Whether we entertain the Gaia thesis or not
doesn’t really matter. Whether or not there is a teacher, the lessons to be
learnt are the same. One is that it is possible, in the area of fossil
fuel-based mobility systems, to prohibit their use when there is a crisis that
threatens our existence. The climate crisis, as Mimi reminds us in her blog
post a few days ago, is such a crisis, but knowledge of that crisis did not
initiate the measures that are being taken now because of the coronavirus. In
the third thesis on Feuerbach, Marx observed that “the educator must himself be
educated.” The educator in this case is the coronavirus.
As usual, it will be the poor, minorities,
inhabitants of the global south, who will be most affected by the coronavirus,
and we can expect the coronavirus to underscore that. But it will be not only
them. The virus, to paraphrase Nietzsche, is beyond good and evil; its specific
victims are not chosen (were it an intelligence that chose its victims, it
would inhabit the realm of ethics). And so the other lesson will have to be how
to equitably reorganize a decarbonized world in which the mobilities that many
take to be an inalienable right are reduced. That world will have to be a very
different world than the world we inhabit now.

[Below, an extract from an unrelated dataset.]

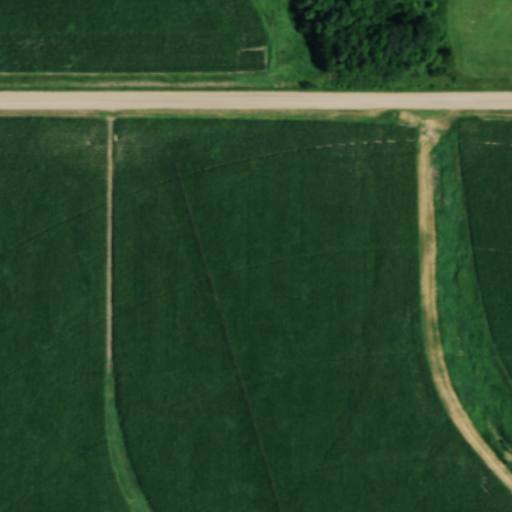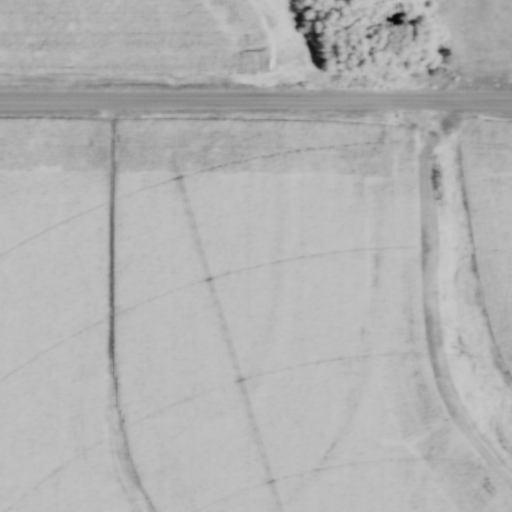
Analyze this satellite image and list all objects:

The coronavirus has opened up what social
movement scholars call political opportunity structures. Those political
opportunities can, are, and will be exploited by nationalists who, in respect
to mobility, are all in favor of carbon-based mobility, but against movements
across their borders. Many people will get sick from this virus, some will die,
those left behind will grieve, others will suffer from loves and friendships
cut short because they have to go “home”; home having become a location within
a closed nation state space. For those of us who are trying to get us to some
other world that is not the world of fossil fuel based authoritarian
nationalism, we need to recognize that whatever we learn from the coronavirus,
it will be knowledge gained at the cost of much suffering. That other world
must at a minimum be, to quote Hannah Arendt, “a planet fit for human
habitation.”[2]
[1] W. G. Hiscock. (ed.). 1937. David Gregory, Isaac Newton and their circle, extracts from David Gregory’s memoranda 1677-1708. Oxford, p. 30.
[2] Arendt, Hannah. 1965. Eichmann in Jerusalem: A Report on the Banality of Evil. Harmondsworth: Penguin, p. 233.